At issue now is whether the state retains the legal authority to decide Woodworth's fate.
Hulshof was assigned to the case more than two decades ago after then-county prosecutor Doug Roberts said he didn't have solid evidence to charge Woodworth and asked to be removed from the case because of pressure from a judge and Lyndel Robertson to file charges. A series of letters outlining his concerns were among the potentially exculpatory documents the Supreme Court said were never shared with Woodworth.
Adam Warren, the current Livingston County prosecutor, did not immediately respond to an interview request Tuesday afternoon. He has previously suggested that the decision on whether to retry Woodworth belongs to the state, not his office.
But in several other recent Missouri court rulings that overturned convictions, local prosecutors — not the state — had the final say on whether to press ahead.
In February 2009, the Scott County prosecutor declined to file new charges after a Cole County judge ruled that Josh Kezer wrongly spent 17 years in prison in the 1992 death of a southeast Missouri nursing student. That decision came just one day after the ruling by Judge Richard Callahan, now a federal prosecutor in St. Louis.
Dale Helmig, a house painter who served 14 years in prison for his mother's slaying, waited nine months after his murder conviction was tossed in November 2010 before the Osage County prosecutor decided to not file new charges. Both he and Kezer were also prosecuted by Hulshof, who handled the cases as a special state prosecutor assigned to help overmatched, small-town colleagues. The Attorney General then was Jay Nixon, now Missouri's governor.
Koster's office did not respond to a request for comment Tuesday. After the high court's Jan. 8 ruling, Koster spokeswoman Nanci Gonder said the ruling was based on a procedural error rather than a determination of Woodworth's guilt.

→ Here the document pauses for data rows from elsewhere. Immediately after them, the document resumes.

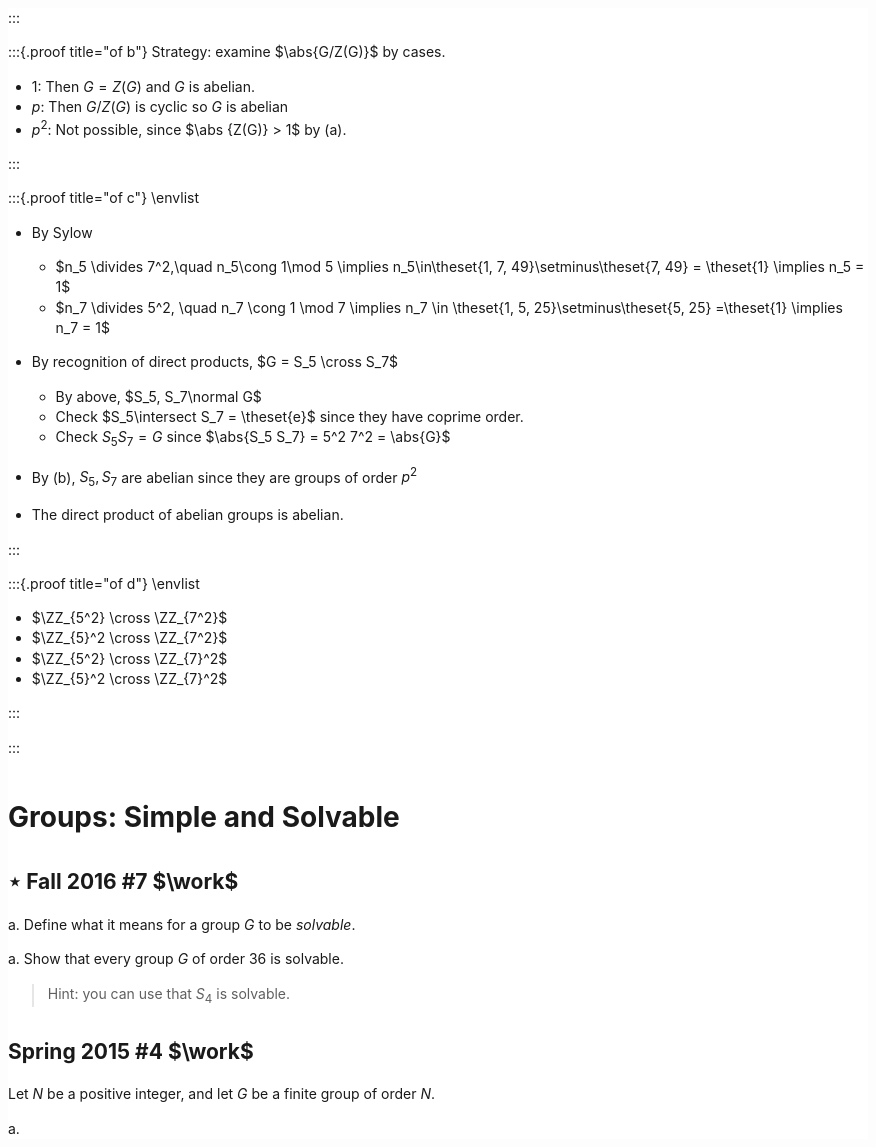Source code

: 
:::

:::{.proof title="of b"}
Strategy: examine $\abs{G/Z(G)}$ by cases.

- $1$: Then $G = Z(G)$ and $G$ is abelian.
- $p$: Then $G/Z(G)$ is cyclic so $G$ is abelian
- $p^2$: Not possible, since $\abs {Z(G)} > 1$ by (a).

:::

:::{.proof title="of c"}
\envlist 

- By Sylow

  - $n_5 \divides 7^2,\quad n_5\cong 1\mod 5 \implies n_5\in\theset{1, 7, 49}\setminus\theset{7, 49} = \theset{1} \implies n_5 = 1$
  - $n_7 \divides 5^2, \quad n_7 \cong 1 \mod 7 \implies n_7 \in \theset{1, 5, 25}\setminus\theset{5, 25} =\theset{1} \implies n_7 = 1$

- By recognition of direct products, $G = S_5 \cross S_7$
  - By above, $S_5, S_7\normal G$
  - Check $S_5\intersect S_7 = \theset{e}$ since they have coprime order.
  - Check $S_5S_7 = G$ since $\abs{S_5 S_7} = 5^2 7^2 = \abs{G}$

- By (b), $S_5, S_7$ are abelian since they are groups of order $p^2$
- The direct product of abelian groups is abelian.

:::

:::{.proof title="of d"}
\envlist

- $\ZZ_{5^2} \cross \ZZ_{7^2}$
- $\ZZ_{5}^2 \cross \ZZ_{7^2}$
- $\ZZ_{5^2} \cross \ZZ_{7}^2$
- $\ZZ_{5}^2 \cross \ZZ_{7}^2$

:::

:::



# Groups: Simple and Solvable

## $\star$ Fall 2016 #7 $\work$

a.
Define what it means for a group $G$ to be *solvable*.

a.
Show that every group $G$ of order 36 is solvable.

> Hint: you can use that $S_4$ is solvable.

## Spring 2015 #4 $\work$
Let $N$ be a positive integer, and let $G$ be a finite group of order $N$.

a.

"It is important to note the (Missouri Supreme Court) did not find the defendant innocent," she said. "The judge found that discovery errors occurred that call into question the reliability of the verdict. There is a significant difference between the two."
The ruling ordered Woodworth released within 60 days of when its decision is finalized, barring the decision to seek new charges. Woodworth's attorney is seeking his release on bond pending a decision on the latest legal motions.